Task requirements >> Using the data below, reproduce exactly the lines from the line with "ALUMNI MEET 2013" to the line with "The schedule for", both included; pictures must be dropped.

Material supplied >>
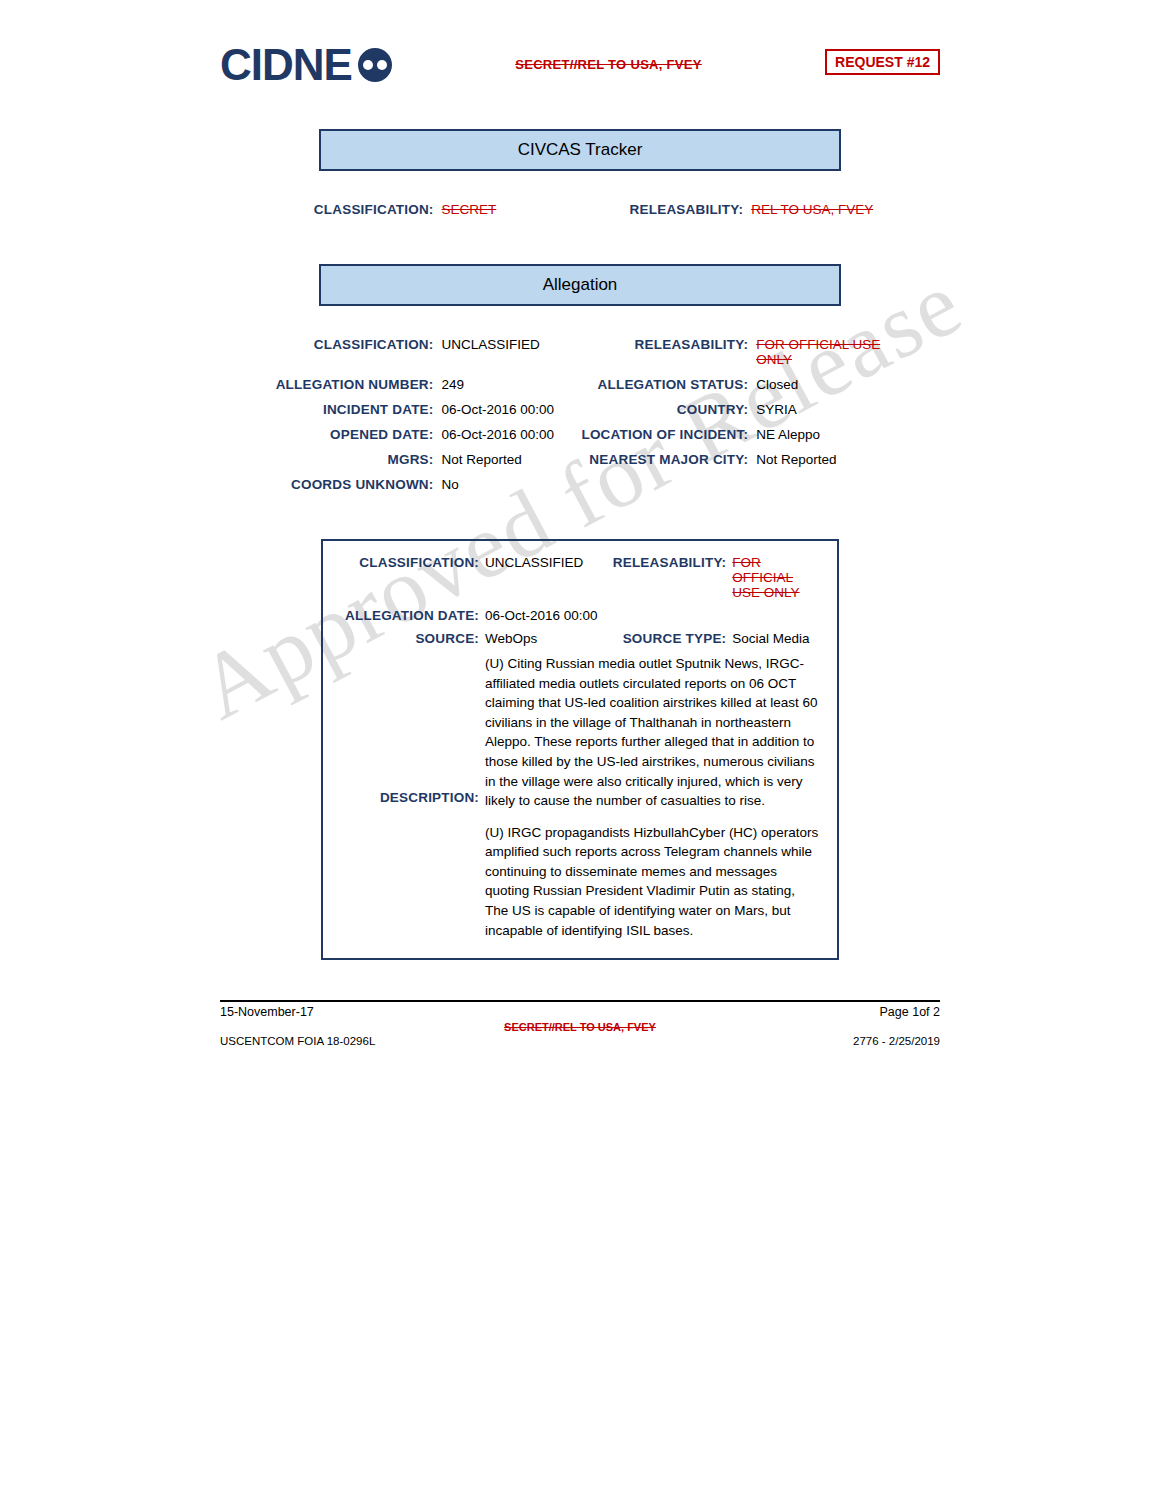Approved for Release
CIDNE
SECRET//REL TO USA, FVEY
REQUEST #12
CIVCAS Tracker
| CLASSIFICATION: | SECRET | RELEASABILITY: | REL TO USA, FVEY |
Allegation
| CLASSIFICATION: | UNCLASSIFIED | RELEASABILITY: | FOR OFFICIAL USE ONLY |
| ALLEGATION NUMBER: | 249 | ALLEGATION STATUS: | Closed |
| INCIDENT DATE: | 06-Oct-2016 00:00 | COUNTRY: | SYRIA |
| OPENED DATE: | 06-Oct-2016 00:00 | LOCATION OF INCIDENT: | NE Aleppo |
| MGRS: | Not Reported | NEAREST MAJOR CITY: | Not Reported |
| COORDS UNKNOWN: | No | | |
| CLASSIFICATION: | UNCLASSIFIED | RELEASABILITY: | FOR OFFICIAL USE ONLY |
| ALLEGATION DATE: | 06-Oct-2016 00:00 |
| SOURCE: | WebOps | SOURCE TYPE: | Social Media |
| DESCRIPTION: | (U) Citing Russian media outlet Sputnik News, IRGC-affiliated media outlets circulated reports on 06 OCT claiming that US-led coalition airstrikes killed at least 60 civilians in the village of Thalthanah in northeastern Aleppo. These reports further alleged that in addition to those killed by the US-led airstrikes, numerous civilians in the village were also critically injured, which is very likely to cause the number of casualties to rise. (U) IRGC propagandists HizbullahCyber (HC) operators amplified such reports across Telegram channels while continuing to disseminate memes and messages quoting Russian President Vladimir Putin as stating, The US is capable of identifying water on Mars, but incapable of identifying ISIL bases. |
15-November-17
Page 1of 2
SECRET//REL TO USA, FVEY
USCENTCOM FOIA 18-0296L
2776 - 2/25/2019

--

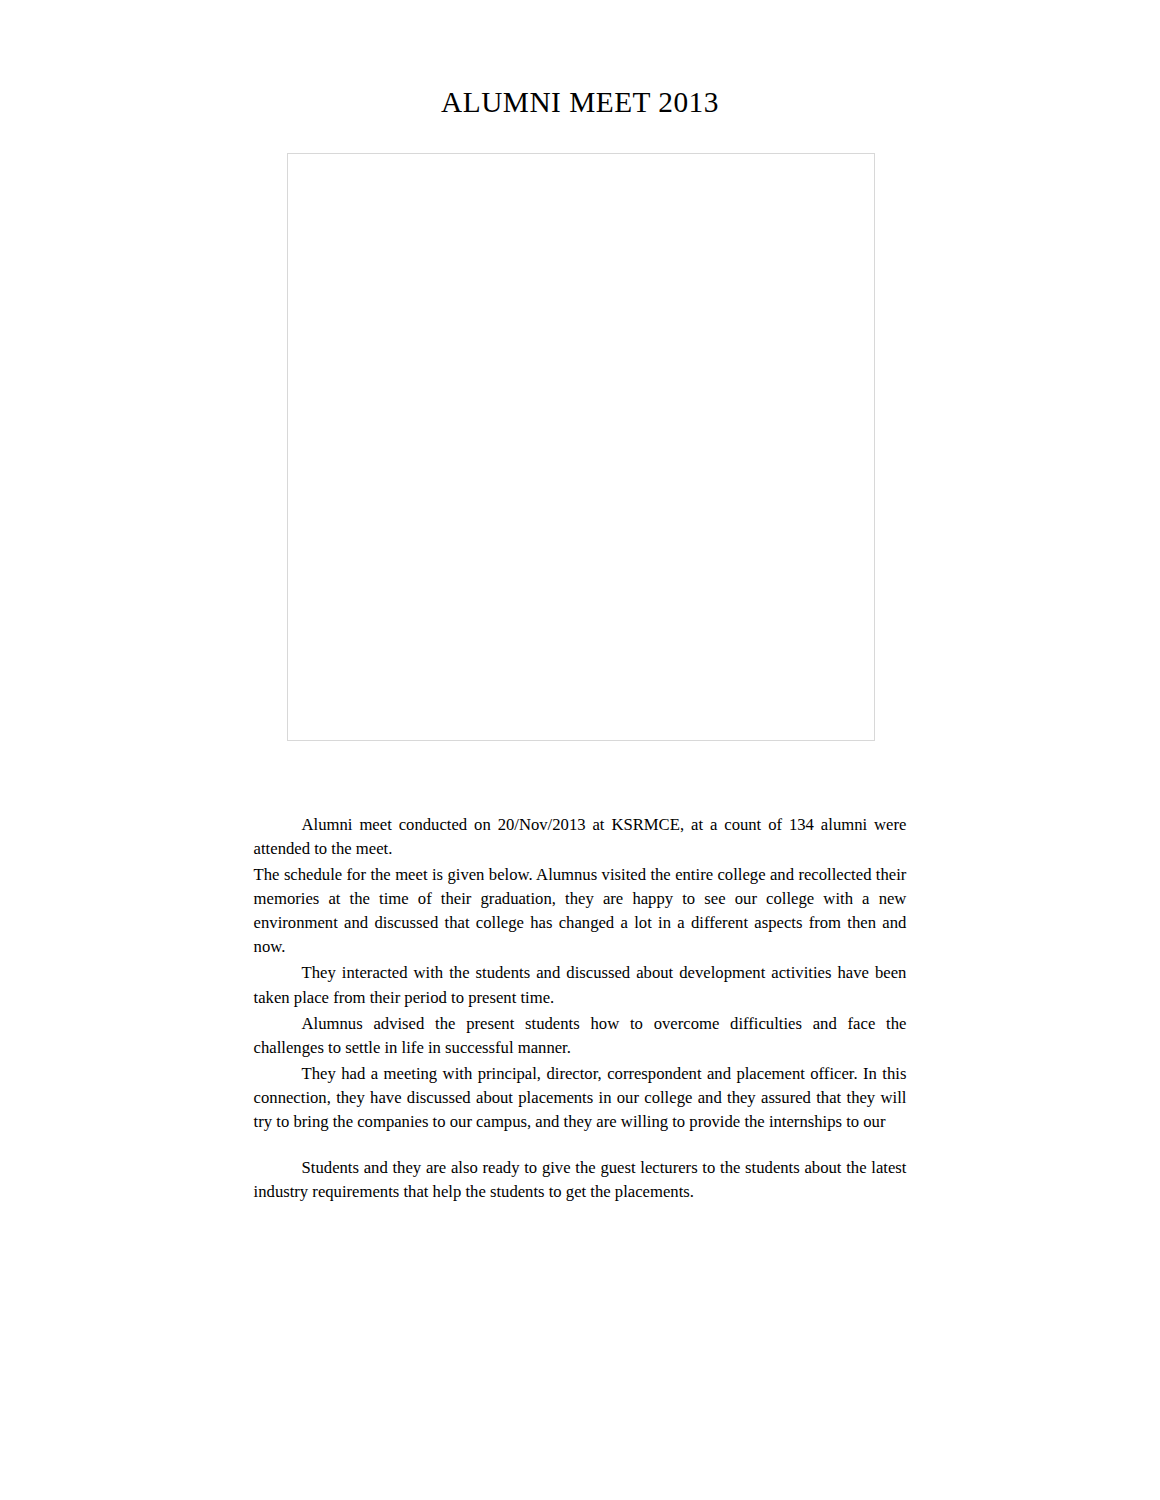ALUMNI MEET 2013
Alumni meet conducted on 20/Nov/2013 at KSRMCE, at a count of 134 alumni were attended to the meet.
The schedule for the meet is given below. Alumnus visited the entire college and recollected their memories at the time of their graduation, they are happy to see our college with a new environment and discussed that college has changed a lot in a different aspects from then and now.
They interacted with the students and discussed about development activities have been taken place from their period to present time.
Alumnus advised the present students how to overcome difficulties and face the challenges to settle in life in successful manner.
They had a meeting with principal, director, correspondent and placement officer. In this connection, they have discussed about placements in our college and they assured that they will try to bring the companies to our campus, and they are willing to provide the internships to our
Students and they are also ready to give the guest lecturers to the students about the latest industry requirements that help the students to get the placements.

Answer box >>
ALUMNI MEET 2013
Alumni meet conducted on 20/Nov/2013 at KSRMCE, at a count of 134 alumni were attended to the meet.
The schedule for the meet is given below. Alumnus visited the entire college and recollected their memories at the time of their graduation, they are happy to see our college with a new environment and discussed that college has changed a lot in a different aspects from then and now.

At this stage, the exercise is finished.